His daughter, ages 9 and 13, are in the care of the Department of Health and Human Services (HHS), where they’re safe, the hotline operators tell him. However, they can’t give out the girl’s information, stating that it’s confidential.

Instead, they tell him that he must wait for a case manager to contact him to begin the process of bringing them home. Earlier this week, the operator told him, “This is a situation that requires waiting, patience and serenity.” The father said that is how it always goes which frustrates him because he’s desperate to find his girls.

His daughters, like almost 20,000 other children in HHS care, recently migrated to the U.S. as part of a wave of unaccompanied minors that has stretched the limits of the U.S. immigration system. An HHS spokesperson said that at the start of this year, HHS was able to match one case manager to 12 children but the number of children per manager has increased as the agency scrambles to hire more people who can look after each child’s welfare and placement in homes with parents or sponsors.

For parents trying to find their children through the hotline, the system can already seem overwhelmed.
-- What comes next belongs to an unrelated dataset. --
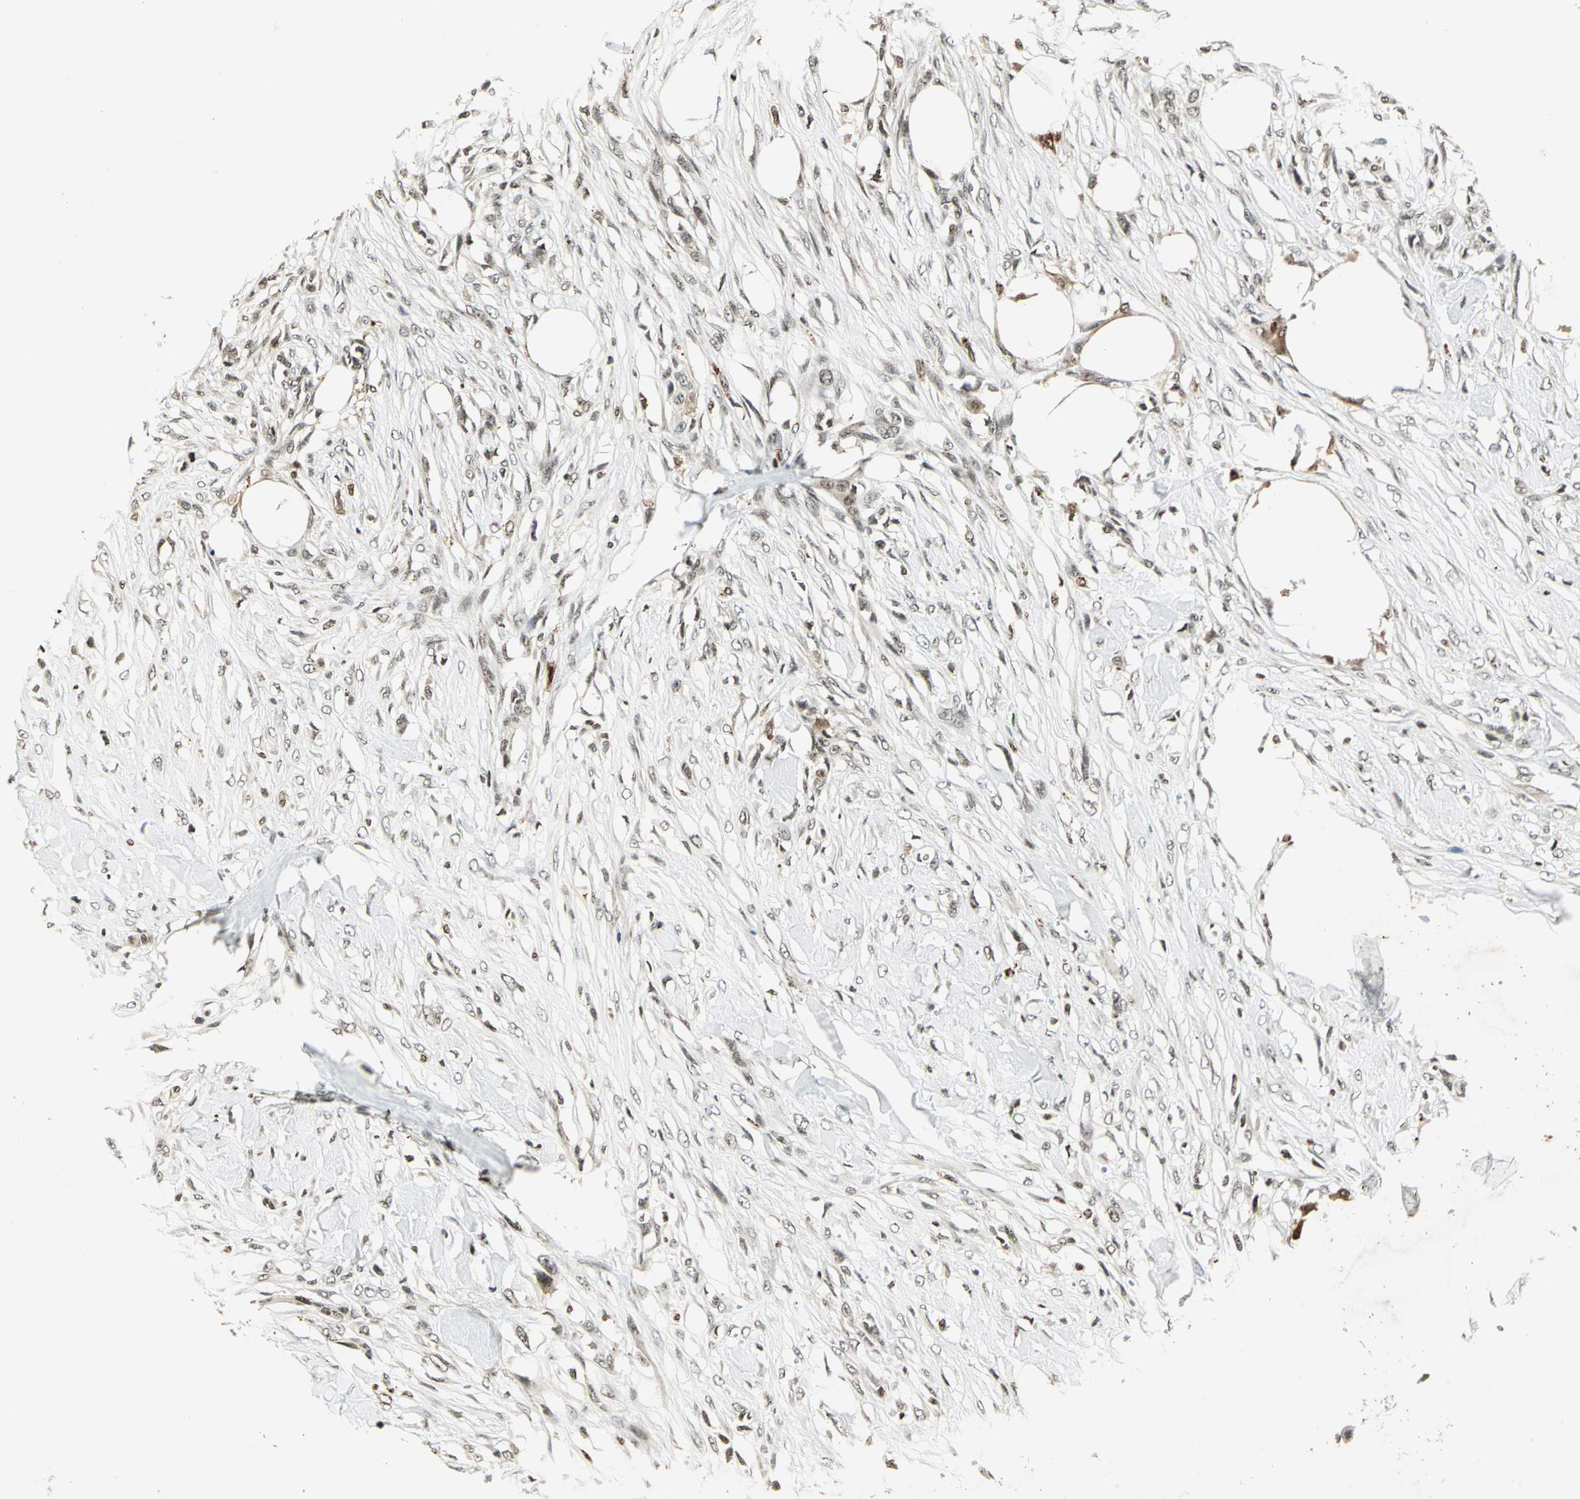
{"staining": {"intensity": "moderate", "quantity": "25%-75%", "location": "cytoplasmic/membranous,nuclear"}, "tissue": "skin cancer", "cell_type": "Tumor cells", "image_type": "cancer", "snomed": [{"axis": "morphology", "description": "Normal tissue, NOS"}, {"axis": "morphology", "description": "Squamous cell carcinoma, NOS"}, {"axis": "topography", "description": "Skin"}], "caption": "This is an image of immunohistochemistry staining of skin cancer, which shows moderate expression in the cytoplasmic/membranous and nuclear of tumor cells.", "gene": "LGALS3", "patient": {"sex": "female", "age": 59}}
Although an HHS spokesperson said the average wait time is less than one minute, lawyers and advocates say many calls are put on a long hold immediately after they are answered.

Dr. Amy Cohen, a child psychiatrist and executive director of Every Last One, an advocacy group helping the Guatemalan father said the father’s frustration and desperation are like what she has seen with many other parents who are living in the U.S. and trying to find their children. Cohen expressed, “We have dealt with hundreds in the past two months. We are getting calls from parents who can’t find their children. Traditionally, the parent would hear from their child or a case manager within a couple of days. Now they are going weeks and weeks without hearing from anybody.”

For HHS, getting children into the hands of parents or sponsors is imperative to open new space to accommodate the growing number of children crossing the border and to alleviate backups in Border Patrol stations. Both, documented and undocumented parents are treated the same when it comes to reuniting with their children in HHS custody and the Biden administration has reassured that their information won’t be shared with the Immigration and Customs Enforcement.